FRAGMENT ŹRÓDŁOWY:

※ ※ ※

# kde, zaznaczanie ikon - wygląd tegoż

## matiit

mam kde z portage i każdy wie jak to wygląda  :Smile: 

a chciałbtm coś takiego:

[IMG]http://img108.imageshack.us/img108/4255/zrzutekranu1jw1.th.png[/IMG]

co odpowiada za to że w MDV i (o ile dobrze pamiętam) kubuntu) zaznaczenia są takie?

Da się to gdzieś ustawić?

Bo szukałem po kcontrol i za nic nie mogłem znaleźć...Last edited by matiit on Sat Sep 15, 2007 5:31 pm; edited 1 time in total

----------

## Grzesiek

Właśnie. Także dołączę się do pytania. Kiedyś bardzo długo tego szukałem i niestety nie znalazłem.

※ ※ ※

WYKAZ WPISÓW:
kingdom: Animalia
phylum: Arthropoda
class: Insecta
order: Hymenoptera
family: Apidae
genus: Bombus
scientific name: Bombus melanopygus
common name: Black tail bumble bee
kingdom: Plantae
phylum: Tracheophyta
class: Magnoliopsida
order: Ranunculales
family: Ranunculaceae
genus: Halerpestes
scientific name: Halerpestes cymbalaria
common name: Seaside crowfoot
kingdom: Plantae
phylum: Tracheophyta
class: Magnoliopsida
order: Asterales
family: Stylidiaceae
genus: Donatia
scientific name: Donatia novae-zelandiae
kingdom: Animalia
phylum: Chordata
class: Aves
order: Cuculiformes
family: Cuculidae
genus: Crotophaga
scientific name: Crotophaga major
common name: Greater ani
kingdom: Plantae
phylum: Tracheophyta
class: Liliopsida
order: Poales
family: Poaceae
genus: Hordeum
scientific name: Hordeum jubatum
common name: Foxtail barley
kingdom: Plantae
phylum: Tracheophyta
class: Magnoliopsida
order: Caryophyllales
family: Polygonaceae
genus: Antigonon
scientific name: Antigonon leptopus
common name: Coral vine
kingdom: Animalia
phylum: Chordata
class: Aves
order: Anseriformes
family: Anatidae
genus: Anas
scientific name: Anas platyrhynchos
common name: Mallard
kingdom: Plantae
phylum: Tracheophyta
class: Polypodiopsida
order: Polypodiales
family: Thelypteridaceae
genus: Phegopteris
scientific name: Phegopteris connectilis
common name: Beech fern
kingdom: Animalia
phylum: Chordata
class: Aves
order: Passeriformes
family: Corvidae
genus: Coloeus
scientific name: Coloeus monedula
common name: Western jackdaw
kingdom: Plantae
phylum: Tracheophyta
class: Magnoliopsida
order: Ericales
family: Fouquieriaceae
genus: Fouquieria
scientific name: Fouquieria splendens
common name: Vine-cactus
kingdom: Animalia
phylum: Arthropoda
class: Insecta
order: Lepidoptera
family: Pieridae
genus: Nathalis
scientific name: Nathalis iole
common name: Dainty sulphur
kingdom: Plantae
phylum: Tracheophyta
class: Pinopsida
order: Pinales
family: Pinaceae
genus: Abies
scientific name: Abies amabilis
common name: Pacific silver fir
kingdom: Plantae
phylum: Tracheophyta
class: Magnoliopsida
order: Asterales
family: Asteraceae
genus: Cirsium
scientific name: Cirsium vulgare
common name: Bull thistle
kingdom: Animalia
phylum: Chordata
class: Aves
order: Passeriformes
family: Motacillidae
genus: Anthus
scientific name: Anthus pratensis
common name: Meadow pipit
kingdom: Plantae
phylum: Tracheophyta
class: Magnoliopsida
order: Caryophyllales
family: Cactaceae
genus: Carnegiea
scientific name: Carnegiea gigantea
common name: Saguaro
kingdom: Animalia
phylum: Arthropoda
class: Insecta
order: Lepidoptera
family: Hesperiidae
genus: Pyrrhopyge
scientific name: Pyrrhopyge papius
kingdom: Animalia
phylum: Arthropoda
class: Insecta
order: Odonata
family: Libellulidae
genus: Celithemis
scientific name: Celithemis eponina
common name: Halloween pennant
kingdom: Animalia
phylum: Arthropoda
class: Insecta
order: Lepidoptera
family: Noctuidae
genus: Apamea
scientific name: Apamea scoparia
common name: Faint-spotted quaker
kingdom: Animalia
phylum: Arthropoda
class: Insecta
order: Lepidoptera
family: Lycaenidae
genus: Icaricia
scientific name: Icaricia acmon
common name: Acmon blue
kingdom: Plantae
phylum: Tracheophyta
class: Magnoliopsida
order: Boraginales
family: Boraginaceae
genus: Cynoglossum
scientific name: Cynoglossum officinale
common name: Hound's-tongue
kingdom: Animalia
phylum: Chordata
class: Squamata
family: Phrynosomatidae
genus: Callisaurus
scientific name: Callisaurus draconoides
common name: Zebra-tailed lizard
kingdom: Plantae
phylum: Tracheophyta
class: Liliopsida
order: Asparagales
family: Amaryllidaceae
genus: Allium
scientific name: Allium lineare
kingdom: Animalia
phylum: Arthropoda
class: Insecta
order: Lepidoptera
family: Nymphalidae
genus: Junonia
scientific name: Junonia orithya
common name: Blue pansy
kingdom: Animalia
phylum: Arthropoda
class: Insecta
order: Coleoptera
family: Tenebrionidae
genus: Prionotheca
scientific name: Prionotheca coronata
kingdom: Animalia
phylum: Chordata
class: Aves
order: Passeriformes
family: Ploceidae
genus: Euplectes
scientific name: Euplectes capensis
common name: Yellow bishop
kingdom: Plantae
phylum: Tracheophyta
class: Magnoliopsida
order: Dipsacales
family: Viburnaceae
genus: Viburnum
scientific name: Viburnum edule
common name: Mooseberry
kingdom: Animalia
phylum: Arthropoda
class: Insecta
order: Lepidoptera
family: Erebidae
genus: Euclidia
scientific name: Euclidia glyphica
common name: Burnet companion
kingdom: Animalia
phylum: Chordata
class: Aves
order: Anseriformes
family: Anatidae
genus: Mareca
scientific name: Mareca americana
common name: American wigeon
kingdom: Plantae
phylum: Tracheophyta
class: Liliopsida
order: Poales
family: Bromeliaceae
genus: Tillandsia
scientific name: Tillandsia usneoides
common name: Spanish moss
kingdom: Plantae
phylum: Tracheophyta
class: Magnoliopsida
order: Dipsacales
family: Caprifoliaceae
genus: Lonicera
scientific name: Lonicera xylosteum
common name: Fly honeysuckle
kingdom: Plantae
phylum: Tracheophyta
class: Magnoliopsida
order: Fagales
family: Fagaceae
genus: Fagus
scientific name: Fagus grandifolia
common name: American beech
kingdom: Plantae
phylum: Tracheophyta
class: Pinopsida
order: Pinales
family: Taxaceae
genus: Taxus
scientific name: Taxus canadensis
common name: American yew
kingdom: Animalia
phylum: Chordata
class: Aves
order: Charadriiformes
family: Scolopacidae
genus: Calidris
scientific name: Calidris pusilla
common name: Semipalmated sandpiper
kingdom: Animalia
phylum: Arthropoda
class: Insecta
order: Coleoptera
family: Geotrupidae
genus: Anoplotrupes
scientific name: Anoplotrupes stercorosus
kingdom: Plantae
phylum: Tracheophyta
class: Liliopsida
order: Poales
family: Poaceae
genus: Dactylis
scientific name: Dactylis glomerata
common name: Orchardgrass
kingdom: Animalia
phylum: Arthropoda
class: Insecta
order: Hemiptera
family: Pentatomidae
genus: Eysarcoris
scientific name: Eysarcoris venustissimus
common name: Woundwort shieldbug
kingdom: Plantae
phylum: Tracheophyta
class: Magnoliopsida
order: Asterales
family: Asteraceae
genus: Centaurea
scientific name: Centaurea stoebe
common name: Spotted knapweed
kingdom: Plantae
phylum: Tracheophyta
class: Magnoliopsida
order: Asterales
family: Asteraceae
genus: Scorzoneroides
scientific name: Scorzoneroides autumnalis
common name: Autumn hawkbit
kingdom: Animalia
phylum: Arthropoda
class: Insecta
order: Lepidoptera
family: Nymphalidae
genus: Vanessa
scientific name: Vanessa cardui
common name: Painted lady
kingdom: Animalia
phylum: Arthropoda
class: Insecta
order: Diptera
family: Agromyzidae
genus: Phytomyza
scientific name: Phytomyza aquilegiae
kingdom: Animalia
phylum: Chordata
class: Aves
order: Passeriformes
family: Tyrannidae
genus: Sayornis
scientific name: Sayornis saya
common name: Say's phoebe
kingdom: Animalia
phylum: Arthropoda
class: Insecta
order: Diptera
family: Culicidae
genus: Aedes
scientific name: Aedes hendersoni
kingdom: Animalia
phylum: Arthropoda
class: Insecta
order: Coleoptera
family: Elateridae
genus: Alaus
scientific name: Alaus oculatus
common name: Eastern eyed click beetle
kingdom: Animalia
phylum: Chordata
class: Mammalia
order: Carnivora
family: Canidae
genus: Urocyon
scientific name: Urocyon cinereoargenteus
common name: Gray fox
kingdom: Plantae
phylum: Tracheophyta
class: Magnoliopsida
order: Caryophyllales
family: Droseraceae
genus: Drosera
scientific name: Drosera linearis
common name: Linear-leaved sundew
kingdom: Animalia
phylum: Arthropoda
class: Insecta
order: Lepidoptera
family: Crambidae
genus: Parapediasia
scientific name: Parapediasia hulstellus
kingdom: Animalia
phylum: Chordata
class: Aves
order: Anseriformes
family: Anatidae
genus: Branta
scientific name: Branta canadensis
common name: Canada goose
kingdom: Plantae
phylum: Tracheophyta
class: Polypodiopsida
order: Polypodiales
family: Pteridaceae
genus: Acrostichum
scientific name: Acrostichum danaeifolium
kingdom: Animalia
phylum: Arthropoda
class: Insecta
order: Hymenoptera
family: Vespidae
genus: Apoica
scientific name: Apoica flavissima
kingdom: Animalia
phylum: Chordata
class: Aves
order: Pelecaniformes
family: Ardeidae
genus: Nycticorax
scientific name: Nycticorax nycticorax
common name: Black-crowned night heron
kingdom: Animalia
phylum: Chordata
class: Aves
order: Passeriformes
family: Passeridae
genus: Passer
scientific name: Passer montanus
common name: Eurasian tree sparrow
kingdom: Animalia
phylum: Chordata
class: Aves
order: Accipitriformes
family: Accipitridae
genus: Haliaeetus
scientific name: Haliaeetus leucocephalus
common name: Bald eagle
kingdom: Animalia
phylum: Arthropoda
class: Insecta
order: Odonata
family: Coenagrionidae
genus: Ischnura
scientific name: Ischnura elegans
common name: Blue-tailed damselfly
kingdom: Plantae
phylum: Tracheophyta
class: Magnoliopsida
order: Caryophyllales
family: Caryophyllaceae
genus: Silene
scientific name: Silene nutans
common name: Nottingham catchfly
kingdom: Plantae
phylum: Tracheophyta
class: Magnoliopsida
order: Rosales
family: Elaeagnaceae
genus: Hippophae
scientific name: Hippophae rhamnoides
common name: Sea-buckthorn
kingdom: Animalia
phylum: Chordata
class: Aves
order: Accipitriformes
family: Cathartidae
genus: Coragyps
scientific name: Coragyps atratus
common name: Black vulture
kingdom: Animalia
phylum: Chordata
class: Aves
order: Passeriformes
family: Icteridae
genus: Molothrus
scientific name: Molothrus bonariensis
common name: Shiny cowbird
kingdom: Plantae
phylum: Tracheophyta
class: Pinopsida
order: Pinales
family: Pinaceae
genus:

※ ※ ※

ZADANIE DO WYKONANIA:
Powtórz dosłownie fragment wątku o wyglądzie zaznaczania ikon w KDE, od "Da się to gdzieś" aż do "niestety nie znalazłem.". Wpisy nie mają tu żadnego znaczenia.

WYKONANE ZADANIE:
Da się to gdzieś ustawić?

Bo szukałem po kcontrol i za nic nie mogłem znaleźć...Last edited by matiit on Sat Sep 15, 2007 5:31 pm; edited 1 time in total

----------

## Grzesiek

Właśnie. Także dołączę się do pytania. Kiedyś bardzo długo tego szukałem i niestety nie znalazłem.